OBJECTIVES: To investigate clinical characteristics of patients with primary Sjögren's syndrome (SS) who were negative for anti-Ro/SSA antibody but positive for minor salivary gland biopsy (MSGB) compared to patients who presented positivity for anti-Ro/SSA antibody. METHODS: The data of 355 patients from the Korean Initiative of primary Sjögren's Syndrome (KISS), a nationwide prospective cohort for primary SS in Korea, were analysed. All patients fulfilled the 2016 American College of Rheumatology/European League Against Rheumatism (EULAR) classification criteria.
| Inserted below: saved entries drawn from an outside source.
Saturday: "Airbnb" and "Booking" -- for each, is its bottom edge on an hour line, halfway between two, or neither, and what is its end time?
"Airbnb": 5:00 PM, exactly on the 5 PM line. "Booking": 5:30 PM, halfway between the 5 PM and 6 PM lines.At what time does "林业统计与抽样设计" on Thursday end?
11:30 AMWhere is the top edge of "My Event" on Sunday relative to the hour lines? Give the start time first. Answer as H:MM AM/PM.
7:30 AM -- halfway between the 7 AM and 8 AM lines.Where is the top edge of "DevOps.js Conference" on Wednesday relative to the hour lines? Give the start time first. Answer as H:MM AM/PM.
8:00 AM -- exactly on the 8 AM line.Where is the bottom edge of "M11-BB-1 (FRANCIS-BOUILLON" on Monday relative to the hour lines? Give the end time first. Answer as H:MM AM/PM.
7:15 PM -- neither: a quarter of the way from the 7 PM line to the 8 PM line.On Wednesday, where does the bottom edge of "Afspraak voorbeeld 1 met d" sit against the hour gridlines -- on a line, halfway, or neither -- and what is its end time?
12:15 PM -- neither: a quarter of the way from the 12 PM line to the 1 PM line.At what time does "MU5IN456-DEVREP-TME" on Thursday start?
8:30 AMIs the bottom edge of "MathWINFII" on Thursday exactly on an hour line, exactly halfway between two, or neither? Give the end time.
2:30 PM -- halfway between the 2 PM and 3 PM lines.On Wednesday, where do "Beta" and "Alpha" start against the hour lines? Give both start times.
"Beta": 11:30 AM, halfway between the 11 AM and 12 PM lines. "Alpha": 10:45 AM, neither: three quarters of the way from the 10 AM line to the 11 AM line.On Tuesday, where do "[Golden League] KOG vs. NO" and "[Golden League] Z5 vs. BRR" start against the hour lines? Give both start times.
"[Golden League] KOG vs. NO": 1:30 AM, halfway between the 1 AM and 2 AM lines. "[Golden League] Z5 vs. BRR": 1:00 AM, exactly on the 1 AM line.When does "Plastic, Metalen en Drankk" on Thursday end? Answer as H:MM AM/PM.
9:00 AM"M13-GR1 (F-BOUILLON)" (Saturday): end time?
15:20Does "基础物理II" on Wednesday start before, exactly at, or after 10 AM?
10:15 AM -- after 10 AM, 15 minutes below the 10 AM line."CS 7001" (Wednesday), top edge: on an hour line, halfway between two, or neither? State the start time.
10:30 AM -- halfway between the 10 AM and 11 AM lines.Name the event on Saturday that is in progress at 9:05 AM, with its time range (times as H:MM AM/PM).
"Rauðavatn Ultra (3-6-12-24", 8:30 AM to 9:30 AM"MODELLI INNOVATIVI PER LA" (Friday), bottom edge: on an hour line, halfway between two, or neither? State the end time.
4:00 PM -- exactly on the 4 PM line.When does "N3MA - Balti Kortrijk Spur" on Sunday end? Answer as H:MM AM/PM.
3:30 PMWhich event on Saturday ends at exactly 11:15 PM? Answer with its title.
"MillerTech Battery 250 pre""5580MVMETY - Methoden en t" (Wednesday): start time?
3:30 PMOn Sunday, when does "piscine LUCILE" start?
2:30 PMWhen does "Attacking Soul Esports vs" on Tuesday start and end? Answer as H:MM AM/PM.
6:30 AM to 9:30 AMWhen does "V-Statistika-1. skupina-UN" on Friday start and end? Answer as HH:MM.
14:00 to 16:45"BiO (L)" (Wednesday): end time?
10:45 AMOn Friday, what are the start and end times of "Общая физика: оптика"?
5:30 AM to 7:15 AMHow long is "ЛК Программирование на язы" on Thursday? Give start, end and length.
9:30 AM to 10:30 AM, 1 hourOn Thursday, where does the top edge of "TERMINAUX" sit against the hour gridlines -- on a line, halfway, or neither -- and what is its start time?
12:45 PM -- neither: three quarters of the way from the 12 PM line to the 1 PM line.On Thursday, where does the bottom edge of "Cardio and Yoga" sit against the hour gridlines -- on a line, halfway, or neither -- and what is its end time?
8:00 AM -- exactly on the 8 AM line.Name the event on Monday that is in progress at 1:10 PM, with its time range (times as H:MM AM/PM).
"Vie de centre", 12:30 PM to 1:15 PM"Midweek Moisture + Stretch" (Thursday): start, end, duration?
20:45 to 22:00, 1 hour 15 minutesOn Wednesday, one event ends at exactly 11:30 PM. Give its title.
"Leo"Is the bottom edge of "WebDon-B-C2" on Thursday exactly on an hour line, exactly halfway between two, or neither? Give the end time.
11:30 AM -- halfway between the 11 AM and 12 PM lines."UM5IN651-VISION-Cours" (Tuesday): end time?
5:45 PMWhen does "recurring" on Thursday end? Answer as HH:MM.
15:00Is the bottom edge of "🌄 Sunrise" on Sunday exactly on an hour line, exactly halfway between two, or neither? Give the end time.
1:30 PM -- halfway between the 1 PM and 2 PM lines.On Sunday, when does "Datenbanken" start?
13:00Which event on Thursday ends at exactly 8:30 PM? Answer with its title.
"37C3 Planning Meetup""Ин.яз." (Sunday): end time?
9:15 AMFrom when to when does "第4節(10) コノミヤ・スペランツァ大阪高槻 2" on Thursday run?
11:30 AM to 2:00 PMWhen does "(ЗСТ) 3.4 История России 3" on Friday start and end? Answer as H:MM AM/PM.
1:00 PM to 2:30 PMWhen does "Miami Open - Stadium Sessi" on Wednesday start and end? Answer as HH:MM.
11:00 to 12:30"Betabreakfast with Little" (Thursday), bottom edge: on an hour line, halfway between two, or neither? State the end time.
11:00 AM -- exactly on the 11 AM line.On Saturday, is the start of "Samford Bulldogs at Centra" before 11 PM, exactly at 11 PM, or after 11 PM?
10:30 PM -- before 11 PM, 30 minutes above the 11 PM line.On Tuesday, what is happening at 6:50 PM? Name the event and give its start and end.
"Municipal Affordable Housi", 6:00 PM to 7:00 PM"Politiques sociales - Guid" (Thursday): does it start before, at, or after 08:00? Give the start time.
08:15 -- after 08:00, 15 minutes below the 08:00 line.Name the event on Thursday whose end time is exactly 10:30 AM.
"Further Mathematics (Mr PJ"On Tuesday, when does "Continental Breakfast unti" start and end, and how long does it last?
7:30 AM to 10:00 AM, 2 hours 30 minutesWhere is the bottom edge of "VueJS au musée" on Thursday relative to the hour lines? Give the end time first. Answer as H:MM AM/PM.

Of these patients, 326 were positive for anti-Ro/SSA antibody and 29 were antibody-negative, although they had positive findings in MSGB. Various clinical features including all kinds of tests for evaluating secretory function, disease-related clinical indices and serological values available in the cohort were compared between the two groups. RESULTS: The anti-Ro/SSA-negative group showed less rheumatoid factor positivity (p<0.001), leucopenia (p=0.003), hyper-gammaglobulinaemia (p<0.001), lower serum β2-microglobulin level (p=0.034), more anti-centromere antibody positivity (p<0.001), higher score in dryness domain of EULAR SS patient-reported index (p=0.048) and more positivity for peripheral nervous system domain in EULAR SS disease activity index and loss of teeth in SS disease damage index (p=0.021 and 0.041, respectively) than patients who were positive for anti-Ro/ SSA antibody. CONCLUSIONS: Primary SS patients who are negative for anti-Ro/SSA antibody have different clinical characteristics compared to patients who are positive for such antibody in Korea. Therefore, clinicians should consider MSGB in patients with suspicious symptoms who are anti-Ro/SSA-negative.